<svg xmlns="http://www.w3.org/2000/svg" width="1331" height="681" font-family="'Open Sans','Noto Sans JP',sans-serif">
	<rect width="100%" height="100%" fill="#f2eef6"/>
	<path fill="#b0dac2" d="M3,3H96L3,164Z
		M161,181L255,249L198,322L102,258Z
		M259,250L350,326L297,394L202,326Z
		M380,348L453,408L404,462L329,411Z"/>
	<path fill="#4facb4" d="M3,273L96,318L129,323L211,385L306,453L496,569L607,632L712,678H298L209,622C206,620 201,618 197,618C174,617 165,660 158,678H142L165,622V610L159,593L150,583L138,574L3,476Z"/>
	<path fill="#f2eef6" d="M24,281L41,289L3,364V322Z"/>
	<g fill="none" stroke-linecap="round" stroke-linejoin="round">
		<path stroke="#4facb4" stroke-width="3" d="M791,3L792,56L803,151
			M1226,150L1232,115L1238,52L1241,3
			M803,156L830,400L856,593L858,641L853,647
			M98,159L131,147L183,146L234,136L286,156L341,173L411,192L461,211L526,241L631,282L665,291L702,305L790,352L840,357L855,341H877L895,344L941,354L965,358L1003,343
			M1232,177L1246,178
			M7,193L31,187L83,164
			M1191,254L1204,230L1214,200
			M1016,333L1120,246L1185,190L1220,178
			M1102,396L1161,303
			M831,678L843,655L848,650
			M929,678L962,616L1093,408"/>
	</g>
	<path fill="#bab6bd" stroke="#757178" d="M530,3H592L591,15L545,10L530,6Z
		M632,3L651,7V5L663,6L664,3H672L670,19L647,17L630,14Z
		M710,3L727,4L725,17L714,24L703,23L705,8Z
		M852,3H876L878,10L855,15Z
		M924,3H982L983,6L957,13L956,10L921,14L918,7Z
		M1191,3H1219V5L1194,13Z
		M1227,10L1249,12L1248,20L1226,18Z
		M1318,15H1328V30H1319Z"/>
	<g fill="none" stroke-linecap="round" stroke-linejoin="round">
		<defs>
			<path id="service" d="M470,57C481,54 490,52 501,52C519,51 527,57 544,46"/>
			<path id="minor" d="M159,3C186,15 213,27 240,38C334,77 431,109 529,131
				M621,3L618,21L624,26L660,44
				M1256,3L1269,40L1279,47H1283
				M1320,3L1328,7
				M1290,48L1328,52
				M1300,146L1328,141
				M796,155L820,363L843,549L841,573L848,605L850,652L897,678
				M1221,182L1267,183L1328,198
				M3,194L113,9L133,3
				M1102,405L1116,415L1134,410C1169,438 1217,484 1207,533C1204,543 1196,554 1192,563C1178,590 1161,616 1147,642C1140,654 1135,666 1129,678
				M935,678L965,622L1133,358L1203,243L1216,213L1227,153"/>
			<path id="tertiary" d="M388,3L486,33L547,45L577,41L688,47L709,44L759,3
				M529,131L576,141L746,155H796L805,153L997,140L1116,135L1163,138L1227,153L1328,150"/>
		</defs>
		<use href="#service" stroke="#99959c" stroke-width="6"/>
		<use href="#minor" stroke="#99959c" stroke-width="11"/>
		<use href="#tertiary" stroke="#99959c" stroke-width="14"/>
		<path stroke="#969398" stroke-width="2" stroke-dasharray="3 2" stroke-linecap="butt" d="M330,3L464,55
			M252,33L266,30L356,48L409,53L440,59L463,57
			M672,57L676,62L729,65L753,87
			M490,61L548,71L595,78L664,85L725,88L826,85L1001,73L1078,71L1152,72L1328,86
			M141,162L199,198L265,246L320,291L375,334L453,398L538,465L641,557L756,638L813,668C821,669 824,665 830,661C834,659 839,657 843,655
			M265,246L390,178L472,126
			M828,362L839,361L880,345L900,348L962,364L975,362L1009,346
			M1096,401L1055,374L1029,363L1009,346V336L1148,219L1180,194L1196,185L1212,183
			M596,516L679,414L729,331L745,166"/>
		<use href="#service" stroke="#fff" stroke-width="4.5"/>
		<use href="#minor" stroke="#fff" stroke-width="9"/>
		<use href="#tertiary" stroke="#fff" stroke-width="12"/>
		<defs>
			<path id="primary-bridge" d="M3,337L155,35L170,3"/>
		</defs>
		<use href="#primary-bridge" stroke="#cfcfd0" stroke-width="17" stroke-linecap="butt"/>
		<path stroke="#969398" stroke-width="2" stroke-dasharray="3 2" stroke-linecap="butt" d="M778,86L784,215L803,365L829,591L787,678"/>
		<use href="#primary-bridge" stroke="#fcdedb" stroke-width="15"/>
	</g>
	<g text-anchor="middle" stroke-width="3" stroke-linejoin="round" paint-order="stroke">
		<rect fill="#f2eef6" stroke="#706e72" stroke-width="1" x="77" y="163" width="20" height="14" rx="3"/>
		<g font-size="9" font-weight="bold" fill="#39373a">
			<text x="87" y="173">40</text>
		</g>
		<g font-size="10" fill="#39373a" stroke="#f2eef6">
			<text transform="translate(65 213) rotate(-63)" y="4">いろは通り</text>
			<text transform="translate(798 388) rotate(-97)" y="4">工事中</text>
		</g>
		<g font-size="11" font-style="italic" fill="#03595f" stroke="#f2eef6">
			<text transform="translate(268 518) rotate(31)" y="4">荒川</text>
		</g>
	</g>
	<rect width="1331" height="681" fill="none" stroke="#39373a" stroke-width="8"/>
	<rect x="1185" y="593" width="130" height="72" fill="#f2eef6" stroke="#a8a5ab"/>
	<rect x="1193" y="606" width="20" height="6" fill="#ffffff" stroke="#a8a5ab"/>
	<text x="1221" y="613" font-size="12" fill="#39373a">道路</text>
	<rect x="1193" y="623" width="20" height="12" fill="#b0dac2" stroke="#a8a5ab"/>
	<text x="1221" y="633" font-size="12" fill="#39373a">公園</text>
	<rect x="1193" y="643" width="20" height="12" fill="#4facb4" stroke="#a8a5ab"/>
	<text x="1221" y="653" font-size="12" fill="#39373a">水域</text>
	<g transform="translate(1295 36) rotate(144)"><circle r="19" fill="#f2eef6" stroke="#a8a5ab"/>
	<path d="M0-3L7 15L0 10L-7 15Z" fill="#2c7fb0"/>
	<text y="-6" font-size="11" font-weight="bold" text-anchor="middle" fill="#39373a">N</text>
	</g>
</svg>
• • • •
WORK TO BE COMPLETED:
Copy out every line of the entries where the string "anchor" shows up.

RESULT FOR THIS TASK:
	<g text-anchor="middle" stroke-width="3" stroke-linejoin="round" paint-order="stroke">
	<text y="-6" font-size="11" font-weight="bold" text-anchor="middle" fill="#39373a">N</text>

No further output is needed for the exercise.